Capitalismo o sostenibilità - di Simona Fabiani

L’impegno della Cgil per il benessere in un nuovo modello di sviluppo sostenibile, giusto, equo e democratico.

La crescita è un dogma? Una verità universale che non può essere messa in discussione? Un recente articolo “Perché la crescita non può essere verde”, di Joan Wong per Foreign Policy, ripercorre le ricerche degli ultimi anni che dimostrano l’incompatibilità fra capitalismo e tutela del pianeta e del clima. La crisi ambientale e climatica, determinata dalla crescita economica globale, dalla crescita dei consumi e dell’uso delle risorse, ha ormai oltrepassato i limiti che dovrebbero essere rispettati per evitare il collasso del pianeta. Gli studi, riportati nell’articolo, dimostrano che la “crescita verde”, intesa come crescita del Pil disaccoppiata dall’utilizzo di risorse naturali, non sia possibile.

Anche nelle ipotesi più ottimistiche utilizzate dai ricercatori - che prevedevano l’introduzione di una tassa globale sul carbonio di quasi 600 dollari per tonnellata, e tasse sull’estrazione e uso efficiente delle risorse - a fronte di una crescita globale del 3% all’anno entro il 2050 si determinerebbe un incremento superiore all’attuale nel consumo di risorse, ben oltre la soglia di sostenibilità fissata a 50 miliardi di tonnellate annue, un limite che abbiamo già superato nel 2000.

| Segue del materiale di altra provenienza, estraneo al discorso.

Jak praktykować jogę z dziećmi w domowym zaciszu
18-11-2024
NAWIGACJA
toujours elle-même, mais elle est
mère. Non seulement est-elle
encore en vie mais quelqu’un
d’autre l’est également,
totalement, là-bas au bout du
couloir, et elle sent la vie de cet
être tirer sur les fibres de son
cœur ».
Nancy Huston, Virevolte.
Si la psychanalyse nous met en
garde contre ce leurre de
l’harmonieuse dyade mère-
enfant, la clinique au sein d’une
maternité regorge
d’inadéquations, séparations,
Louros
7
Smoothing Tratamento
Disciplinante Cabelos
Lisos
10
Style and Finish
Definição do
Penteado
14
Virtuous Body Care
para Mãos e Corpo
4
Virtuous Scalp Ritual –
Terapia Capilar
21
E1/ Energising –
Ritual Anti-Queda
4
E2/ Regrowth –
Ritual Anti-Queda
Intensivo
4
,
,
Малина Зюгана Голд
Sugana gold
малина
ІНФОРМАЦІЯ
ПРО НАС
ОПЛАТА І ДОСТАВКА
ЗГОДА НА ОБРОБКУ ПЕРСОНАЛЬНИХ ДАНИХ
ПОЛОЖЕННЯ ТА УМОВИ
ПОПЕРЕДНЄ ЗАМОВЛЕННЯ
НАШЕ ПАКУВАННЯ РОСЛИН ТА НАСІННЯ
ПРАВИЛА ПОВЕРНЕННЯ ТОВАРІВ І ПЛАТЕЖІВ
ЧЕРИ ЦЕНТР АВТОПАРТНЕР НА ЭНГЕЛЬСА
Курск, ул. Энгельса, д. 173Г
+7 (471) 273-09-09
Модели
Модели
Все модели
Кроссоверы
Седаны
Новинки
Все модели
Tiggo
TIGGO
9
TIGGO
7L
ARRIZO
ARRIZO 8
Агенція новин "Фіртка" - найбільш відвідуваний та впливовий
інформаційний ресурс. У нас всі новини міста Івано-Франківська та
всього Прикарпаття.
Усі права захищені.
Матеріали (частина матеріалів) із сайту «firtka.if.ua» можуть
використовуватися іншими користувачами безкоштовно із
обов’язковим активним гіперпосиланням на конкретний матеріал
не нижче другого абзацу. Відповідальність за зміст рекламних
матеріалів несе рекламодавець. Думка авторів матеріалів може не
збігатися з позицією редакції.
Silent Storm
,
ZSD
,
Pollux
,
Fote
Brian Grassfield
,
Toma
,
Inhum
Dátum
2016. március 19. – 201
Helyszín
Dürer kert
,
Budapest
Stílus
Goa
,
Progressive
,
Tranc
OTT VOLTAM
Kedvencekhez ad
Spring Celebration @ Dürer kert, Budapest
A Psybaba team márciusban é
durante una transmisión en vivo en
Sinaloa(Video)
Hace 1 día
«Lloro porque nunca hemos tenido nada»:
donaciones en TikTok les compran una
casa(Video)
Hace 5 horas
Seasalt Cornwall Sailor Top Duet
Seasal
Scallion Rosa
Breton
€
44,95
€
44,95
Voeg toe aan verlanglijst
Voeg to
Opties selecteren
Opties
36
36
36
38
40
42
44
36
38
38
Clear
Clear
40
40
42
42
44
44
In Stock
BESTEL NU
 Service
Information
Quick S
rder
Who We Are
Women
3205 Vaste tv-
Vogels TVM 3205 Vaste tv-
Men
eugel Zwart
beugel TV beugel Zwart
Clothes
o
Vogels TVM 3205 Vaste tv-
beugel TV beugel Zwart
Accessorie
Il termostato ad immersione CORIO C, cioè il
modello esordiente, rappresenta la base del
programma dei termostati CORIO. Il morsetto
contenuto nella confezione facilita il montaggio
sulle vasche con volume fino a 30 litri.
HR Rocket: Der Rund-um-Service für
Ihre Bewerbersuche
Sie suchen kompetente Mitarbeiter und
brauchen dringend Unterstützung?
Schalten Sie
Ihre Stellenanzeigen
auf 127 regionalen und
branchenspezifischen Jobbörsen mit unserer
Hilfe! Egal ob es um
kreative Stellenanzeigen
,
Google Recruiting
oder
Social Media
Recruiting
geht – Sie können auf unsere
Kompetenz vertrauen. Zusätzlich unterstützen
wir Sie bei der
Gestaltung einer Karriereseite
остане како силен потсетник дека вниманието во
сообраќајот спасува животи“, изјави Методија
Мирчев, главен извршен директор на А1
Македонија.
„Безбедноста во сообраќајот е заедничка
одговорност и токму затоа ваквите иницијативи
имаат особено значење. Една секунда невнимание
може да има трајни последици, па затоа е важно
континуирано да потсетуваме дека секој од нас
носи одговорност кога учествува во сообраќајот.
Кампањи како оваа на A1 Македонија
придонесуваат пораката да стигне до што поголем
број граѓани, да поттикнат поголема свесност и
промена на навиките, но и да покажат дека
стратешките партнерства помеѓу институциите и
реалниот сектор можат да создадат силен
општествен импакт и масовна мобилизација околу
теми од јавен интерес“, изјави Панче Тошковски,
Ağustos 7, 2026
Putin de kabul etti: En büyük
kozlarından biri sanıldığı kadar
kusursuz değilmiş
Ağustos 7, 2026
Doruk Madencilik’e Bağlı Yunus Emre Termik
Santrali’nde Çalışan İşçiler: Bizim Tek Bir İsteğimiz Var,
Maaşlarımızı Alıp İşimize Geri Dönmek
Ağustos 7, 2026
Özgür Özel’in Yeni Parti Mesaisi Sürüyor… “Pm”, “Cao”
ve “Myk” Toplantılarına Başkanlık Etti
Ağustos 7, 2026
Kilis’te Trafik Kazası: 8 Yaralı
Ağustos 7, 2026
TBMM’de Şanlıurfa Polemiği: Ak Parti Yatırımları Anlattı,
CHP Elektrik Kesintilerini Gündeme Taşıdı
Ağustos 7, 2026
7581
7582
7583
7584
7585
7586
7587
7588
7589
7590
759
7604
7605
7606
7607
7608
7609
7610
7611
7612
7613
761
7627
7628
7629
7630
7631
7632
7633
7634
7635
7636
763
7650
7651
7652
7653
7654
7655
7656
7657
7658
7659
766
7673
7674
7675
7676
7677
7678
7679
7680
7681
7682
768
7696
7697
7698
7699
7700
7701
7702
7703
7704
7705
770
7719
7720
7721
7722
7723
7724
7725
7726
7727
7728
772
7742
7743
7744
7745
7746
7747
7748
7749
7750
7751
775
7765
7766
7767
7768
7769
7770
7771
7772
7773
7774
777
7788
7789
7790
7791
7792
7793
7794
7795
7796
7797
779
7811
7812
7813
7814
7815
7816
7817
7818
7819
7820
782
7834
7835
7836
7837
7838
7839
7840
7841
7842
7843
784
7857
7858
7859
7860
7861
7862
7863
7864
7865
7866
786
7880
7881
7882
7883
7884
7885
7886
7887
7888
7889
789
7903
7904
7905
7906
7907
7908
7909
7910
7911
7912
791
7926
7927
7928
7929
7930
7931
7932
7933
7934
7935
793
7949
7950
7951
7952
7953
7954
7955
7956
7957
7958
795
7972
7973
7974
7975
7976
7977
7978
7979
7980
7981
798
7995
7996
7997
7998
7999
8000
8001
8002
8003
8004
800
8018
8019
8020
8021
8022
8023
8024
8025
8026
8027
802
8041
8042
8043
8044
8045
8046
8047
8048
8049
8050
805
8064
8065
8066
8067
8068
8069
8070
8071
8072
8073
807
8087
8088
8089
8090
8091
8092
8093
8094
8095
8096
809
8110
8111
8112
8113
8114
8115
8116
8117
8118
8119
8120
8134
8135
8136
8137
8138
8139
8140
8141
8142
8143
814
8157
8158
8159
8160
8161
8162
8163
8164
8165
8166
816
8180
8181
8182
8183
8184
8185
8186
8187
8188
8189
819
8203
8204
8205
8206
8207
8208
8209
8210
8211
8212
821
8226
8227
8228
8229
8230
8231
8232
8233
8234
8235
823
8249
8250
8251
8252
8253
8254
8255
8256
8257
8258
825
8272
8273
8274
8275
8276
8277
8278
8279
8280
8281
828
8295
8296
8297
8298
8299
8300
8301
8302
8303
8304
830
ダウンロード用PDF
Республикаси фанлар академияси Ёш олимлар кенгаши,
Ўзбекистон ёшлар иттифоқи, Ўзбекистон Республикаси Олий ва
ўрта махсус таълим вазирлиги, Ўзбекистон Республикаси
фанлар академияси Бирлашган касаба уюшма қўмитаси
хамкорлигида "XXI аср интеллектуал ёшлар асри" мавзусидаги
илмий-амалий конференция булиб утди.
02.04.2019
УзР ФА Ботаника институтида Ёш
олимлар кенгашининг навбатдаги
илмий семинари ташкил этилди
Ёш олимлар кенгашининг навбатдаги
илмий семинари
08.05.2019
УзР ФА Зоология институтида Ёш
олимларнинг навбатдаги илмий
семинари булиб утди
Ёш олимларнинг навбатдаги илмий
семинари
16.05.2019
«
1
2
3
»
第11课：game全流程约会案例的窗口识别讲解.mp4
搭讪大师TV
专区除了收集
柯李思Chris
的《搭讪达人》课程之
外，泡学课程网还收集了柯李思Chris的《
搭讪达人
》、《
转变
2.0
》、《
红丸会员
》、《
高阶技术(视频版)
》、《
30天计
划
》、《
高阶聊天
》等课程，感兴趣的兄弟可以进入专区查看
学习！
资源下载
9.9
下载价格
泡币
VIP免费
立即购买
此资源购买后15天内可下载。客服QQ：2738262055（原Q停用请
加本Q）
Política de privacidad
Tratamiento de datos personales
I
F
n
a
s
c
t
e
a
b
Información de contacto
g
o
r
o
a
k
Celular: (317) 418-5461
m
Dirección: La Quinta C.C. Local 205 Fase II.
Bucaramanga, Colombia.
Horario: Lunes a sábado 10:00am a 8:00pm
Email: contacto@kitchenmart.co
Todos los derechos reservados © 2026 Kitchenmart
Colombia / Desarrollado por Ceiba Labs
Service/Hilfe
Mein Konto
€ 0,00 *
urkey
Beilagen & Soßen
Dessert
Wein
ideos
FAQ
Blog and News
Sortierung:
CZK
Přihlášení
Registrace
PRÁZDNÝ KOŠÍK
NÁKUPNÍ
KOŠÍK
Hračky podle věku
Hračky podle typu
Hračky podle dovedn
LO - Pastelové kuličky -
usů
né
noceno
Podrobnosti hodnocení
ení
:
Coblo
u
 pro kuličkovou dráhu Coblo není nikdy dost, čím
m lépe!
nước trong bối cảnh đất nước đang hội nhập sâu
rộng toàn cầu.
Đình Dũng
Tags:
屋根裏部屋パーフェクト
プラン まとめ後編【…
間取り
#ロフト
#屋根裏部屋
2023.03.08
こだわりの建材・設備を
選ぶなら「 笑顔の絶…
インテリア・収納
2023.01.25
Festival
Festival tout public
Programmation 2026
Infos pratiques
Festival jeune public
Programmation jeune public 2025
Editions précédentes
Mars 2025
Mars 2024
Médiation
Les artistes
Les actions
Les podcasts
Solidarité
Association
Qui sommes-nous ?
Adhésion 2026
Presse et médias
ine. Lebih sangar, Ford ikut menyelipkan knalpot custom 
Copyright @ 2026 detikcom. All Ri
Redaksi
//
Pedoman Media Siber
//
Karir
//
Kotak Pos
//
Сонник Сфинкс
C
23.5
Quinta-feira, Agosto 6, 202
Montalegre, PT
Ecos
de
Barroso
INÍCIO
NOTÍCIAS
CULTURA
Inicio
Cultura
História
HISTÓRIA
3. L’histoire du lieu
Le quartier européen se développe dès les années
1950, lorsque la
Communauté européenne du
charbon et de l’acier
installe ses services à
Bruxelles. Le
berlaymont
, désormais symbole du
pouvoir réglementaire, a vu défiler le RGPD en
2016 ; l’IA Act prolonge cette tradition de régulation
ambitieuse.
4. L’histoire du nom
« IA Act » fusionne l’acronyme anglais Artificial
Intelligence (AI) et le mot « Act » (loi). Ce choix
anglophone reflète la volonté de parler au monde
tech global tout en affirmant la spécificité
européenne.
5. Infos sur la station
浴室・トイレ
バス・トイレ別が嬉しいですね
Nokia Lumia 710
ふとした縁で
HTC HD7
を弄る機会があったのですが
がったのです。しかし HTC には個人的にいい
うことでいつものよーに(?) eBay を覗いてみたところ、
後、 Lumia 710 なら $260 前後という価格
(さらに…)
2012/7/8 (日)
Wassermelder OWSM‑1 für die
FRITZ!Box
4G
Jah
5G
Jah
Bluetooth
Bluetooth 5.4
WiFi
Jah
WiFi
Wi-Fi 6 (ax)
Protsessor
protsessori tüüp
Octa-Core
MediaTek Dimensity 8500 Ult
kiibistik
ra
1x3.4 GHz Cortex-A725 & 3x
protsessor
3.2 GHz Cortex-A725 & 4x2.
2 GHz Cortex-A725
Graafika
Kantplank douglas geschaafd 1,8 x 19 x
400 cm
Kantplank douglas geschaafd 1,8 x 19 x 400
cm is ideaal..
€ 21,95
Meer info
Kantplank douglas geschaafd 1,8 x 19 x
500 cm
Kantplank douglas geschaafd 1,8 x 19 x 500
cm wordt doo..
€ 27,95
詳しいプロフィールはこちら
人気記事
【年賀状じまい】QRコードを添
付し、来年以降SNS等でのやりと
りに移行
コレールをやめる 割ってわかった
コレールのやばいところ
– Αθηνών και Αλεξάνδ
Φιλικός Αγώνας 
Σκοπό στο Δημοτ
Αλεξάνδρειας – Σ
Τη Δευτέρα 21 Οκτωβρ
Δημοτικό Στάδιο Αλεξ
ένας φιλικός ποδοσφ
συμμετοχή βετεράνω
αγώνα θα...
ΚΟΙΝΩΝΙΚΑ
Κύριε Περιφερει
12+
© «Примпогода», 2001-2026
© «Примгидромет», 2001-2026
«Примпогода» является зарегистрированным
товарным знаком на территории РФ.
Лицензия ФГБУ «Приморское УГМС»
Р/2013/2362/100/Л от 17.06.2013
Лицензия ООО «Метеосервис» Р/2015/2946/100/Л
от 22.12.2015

Per invertire questa tendenza non sono sufficienti la leva fiscale e l’innovazione tecnologica. Per evitare il collasso ecologico alcuni economisti stanno proponendo da anni l’imposizione di limiti massimi all’uso delle risorse, per garantire che non si estragga dalla terra e dai mari più di quanto il pianeta è in grado di rigenerare in modo sicuro. Questo comporterebbe un limite alla crescita economica, a cominciare dalle nazioni ricche, a partire dai settori particolarmente dannosi per la nostra ecologia e da quelli non necessari. Il pianeta fornisce risorse più che sufficienti per soddisfare le esigenze di tutti; non è necessario aumentare la crescita, occorre invece ripartire le risorse in modo equo.

Il movimento sindacale è impegnato nella lotta per uno sviluppo sostenibile che, tenendo conto della limitatezza delle risorse, garantisca equità per tutti gli abitanti del pianeta e anche per le future generazioni (equità intra e intergenerazionale). Non è un caso che la Ces e l’Etui siano stati fra i promotori della Conferenza sull’economia post crescita (https://www.postgrowth2018.eu/), tenuta a settembre al Parlamento europeo.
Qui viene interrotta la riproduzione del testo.